- _Directions_:
Print, word for word, the line containing "Dec-2015: 4 -> 6" and all lines beneath it to the end of the entries below. Pictures do not belong in the copy.

- _Dataset content_:

_ _ _ _ _ _ _

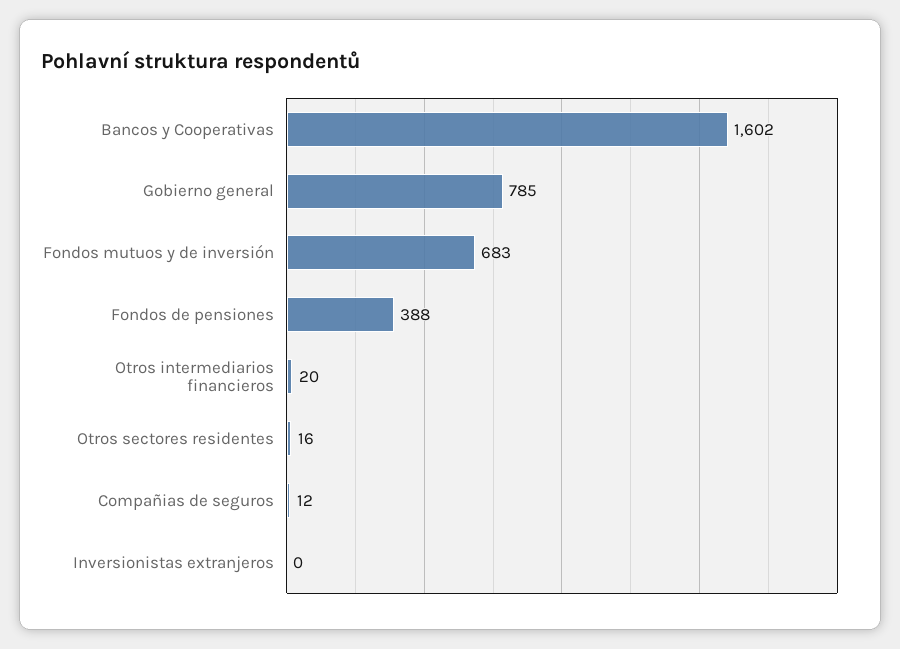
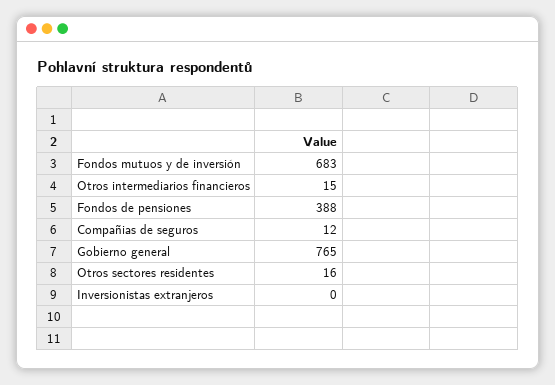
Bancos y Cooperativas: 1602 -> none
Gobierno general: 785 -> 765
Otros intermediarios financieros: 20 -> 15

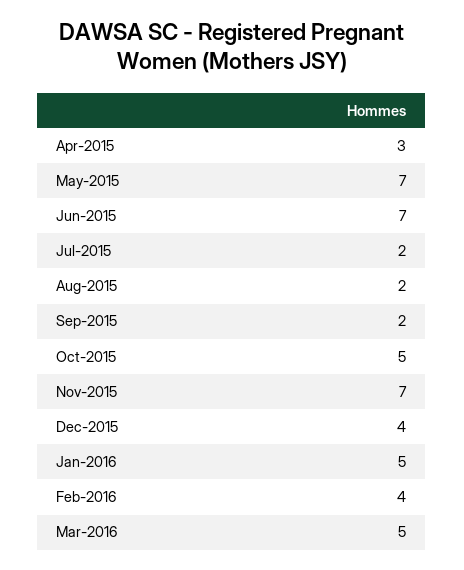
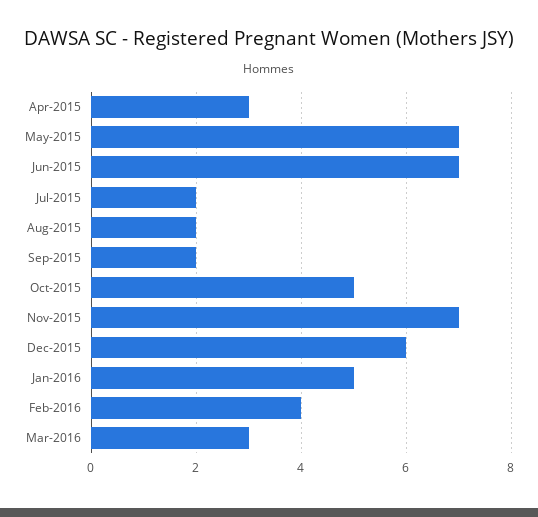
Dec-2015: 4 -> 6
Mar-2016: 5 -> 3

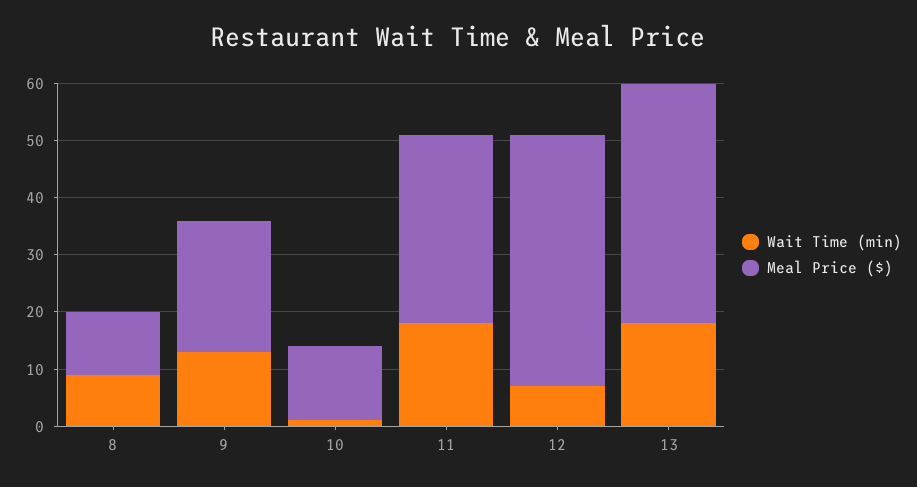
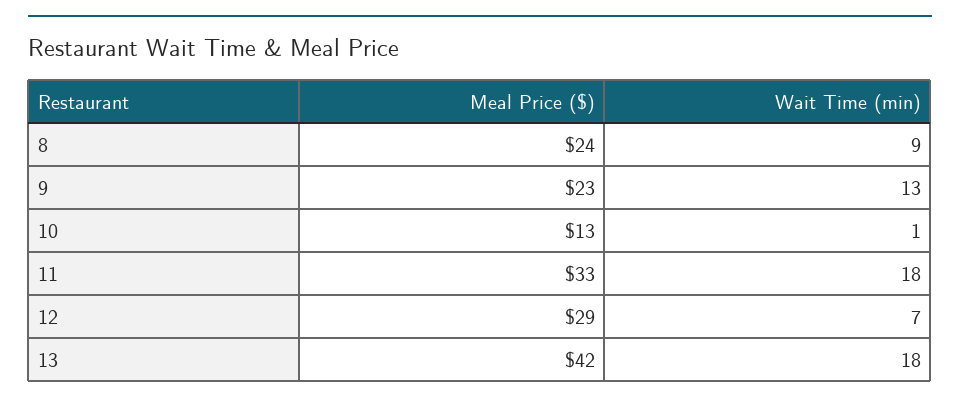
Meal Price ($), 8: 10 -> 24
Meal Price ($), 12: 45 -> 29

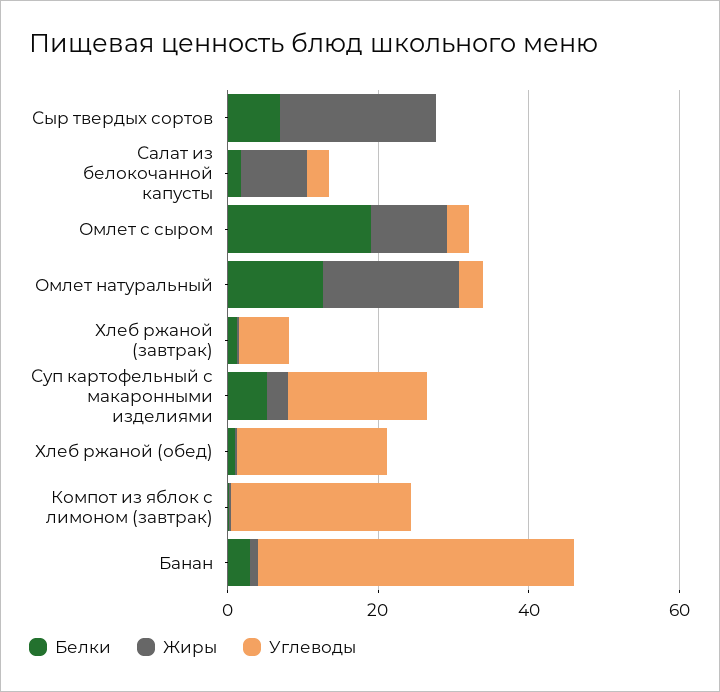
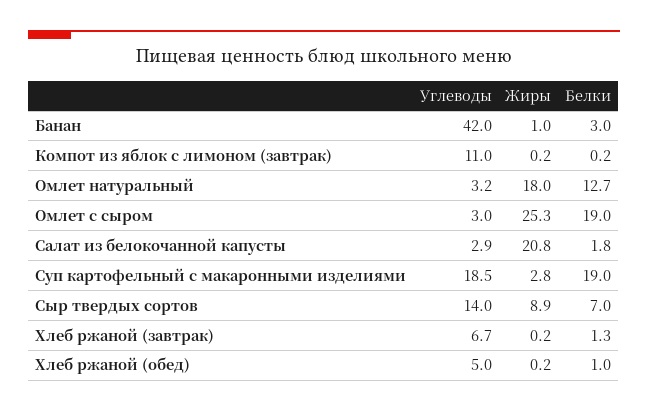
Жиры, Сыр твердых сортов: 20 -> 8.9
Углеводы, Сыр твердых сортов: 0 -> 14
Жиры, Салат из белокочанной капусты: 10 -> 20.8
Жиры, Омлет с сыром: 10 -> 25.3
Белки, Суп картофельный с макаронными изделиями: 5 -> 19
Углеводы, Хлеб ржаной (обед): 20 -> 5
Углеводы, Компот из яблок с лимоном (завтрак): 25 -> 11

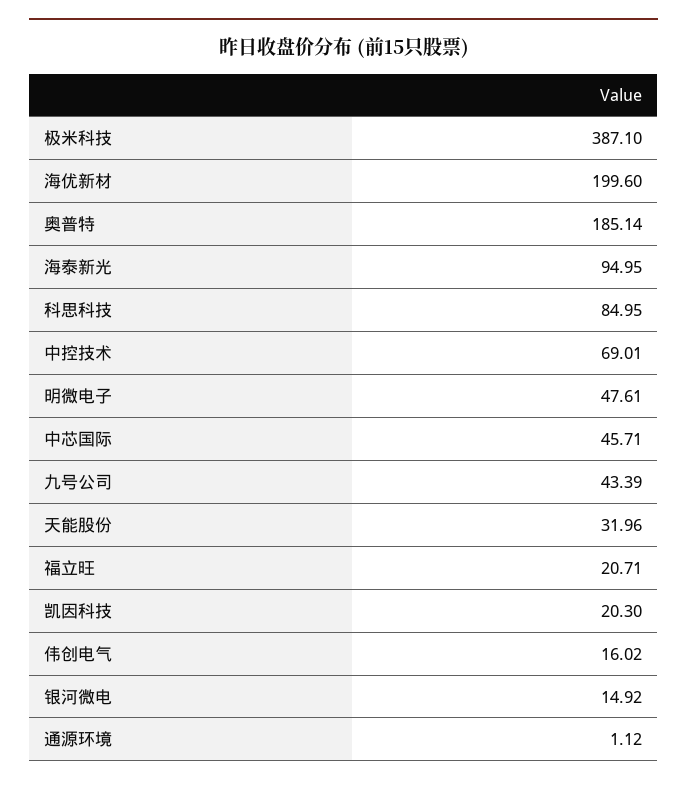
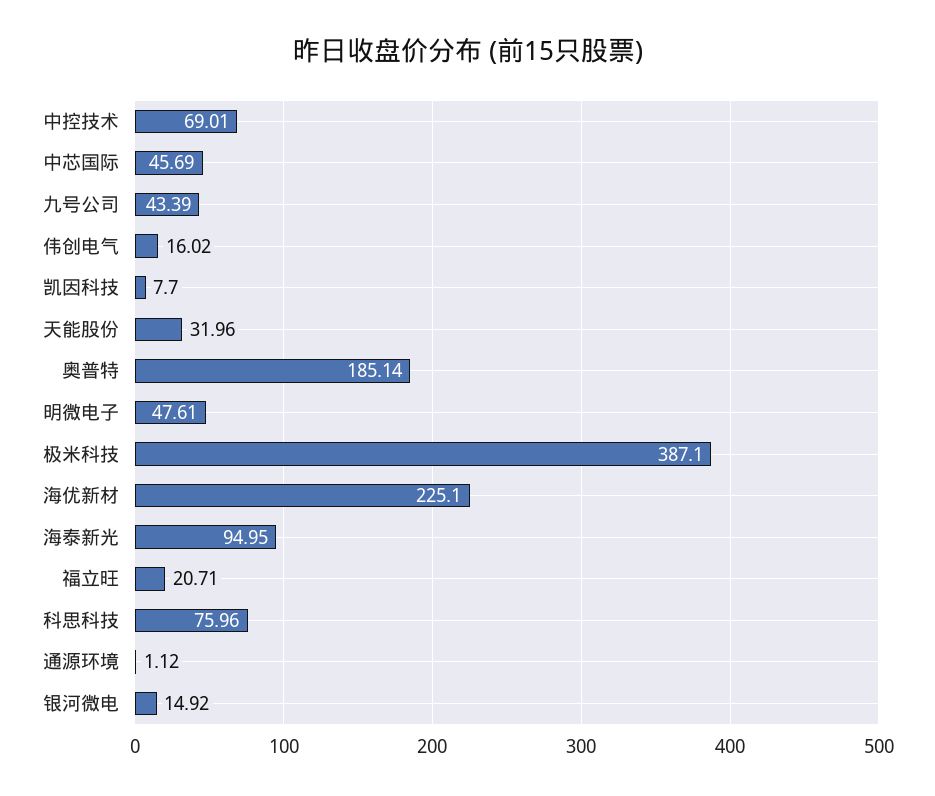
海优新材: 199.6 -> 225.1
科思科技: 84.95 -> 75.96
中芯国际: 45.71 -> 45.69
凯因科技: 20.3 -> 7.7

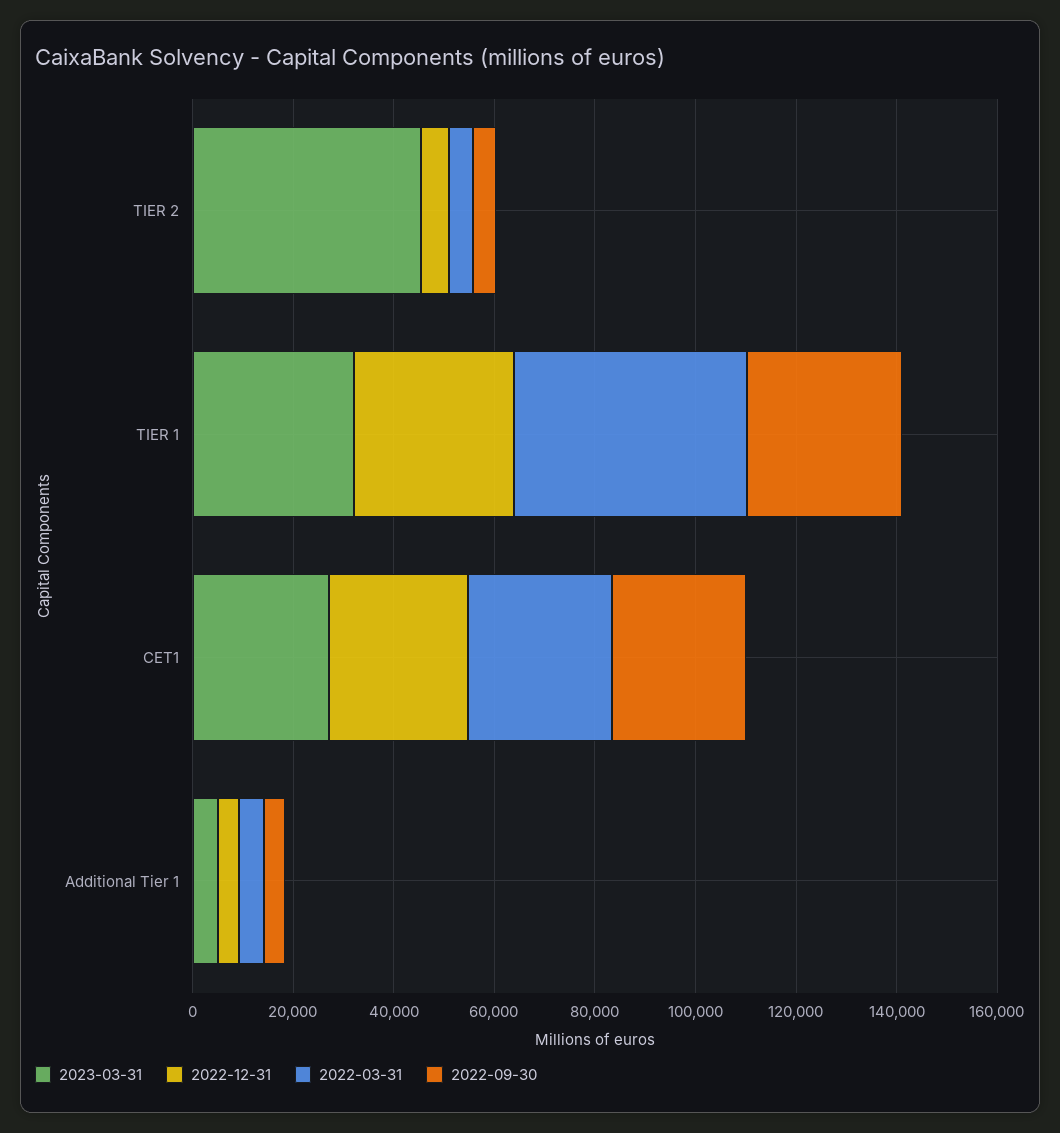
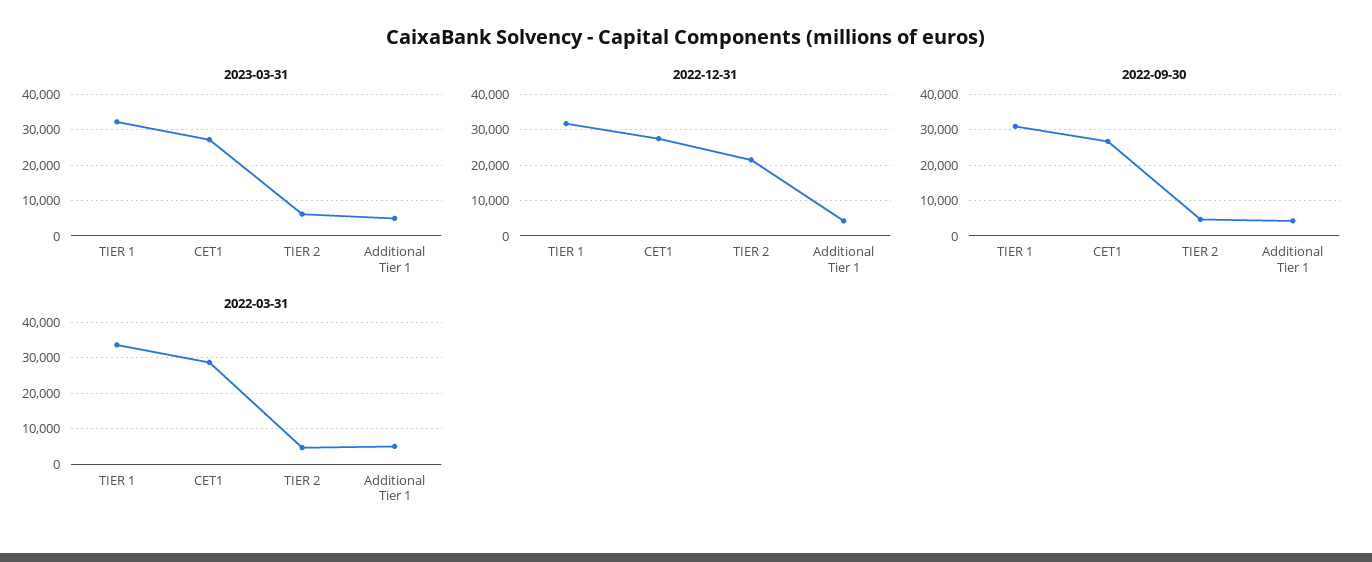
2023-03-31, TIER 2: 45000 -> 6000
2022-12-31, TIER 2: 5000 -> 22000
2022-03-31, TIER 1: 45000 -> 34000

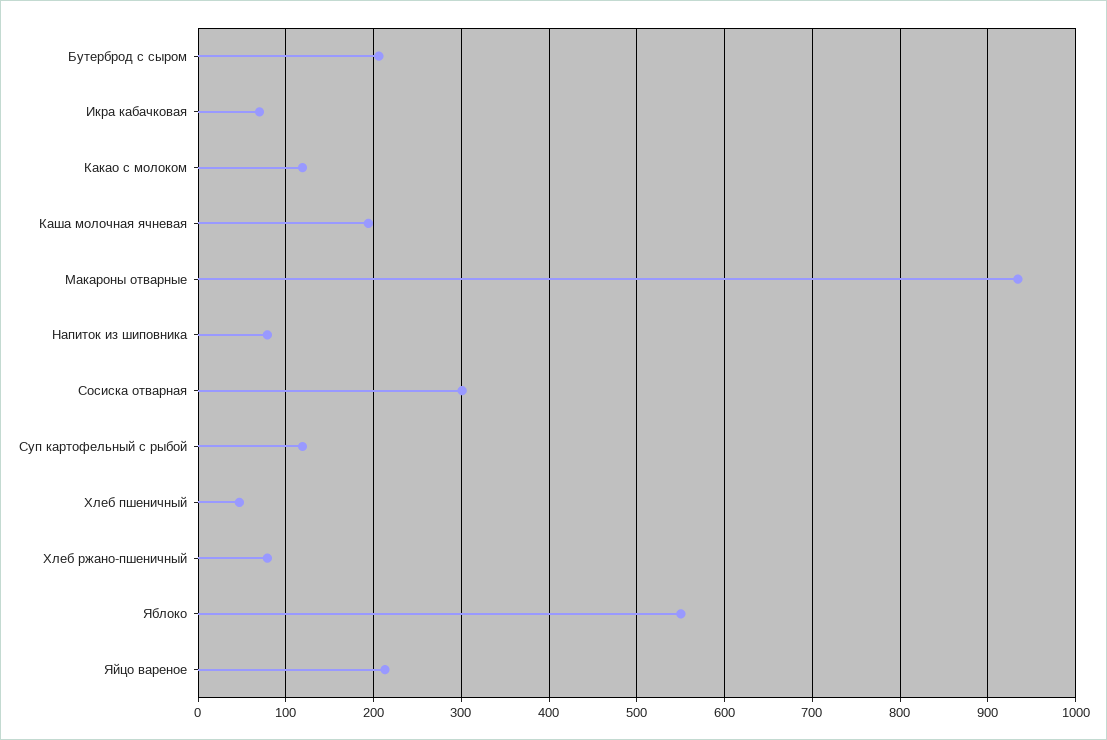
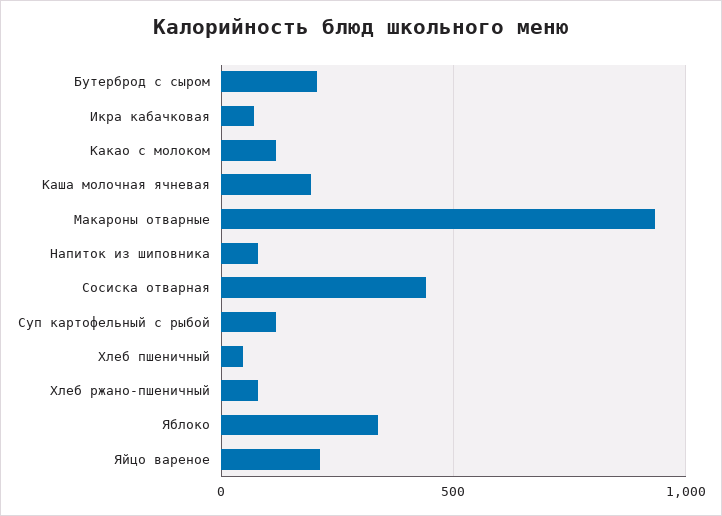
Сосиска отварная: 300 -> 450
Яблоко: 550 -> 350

_ _ _ _ _ _ _

- _Result of this task_:
Dec-2015: 4 -> 6
Mar-2016: 5 -> 3

Meal Price ($), 8: 10 -> 24
Meal Price ($), 12: 45 -> 29

Жиры, Сыр твердых сортов: 20 -> 8.9
Углеводы, Сыр твердых сортов: 0 -> 14
Жиры, Салат из белокочанной капусты: 10 -> 20.8
Жиры, Омлет с сыром: 10 -> 25.3
Белки, Суп картофельный с макаронными изделиями: 5 -> 19
Углеводы, Хлеб ржаной (обед): 20 -> 5
Углеводы, Компот из яблок с лимоном (завтрак): 25 -> 11

海优新材: 199.6 -> 225.1
科思科技: 84.95 -> 75.96
中芯国际: 45.71 -> 45.69
凯因科技: 20.3 -> 7.7

2023-03-31, TIER 2: 45000 -> 6000
2022-12-31, TIER 2: 5000 -> 22000
2022-03-31, TIER 1: 45000 -> 34000

Сосиска отварная: 300 -> 450
Яблоко: 550 -> 350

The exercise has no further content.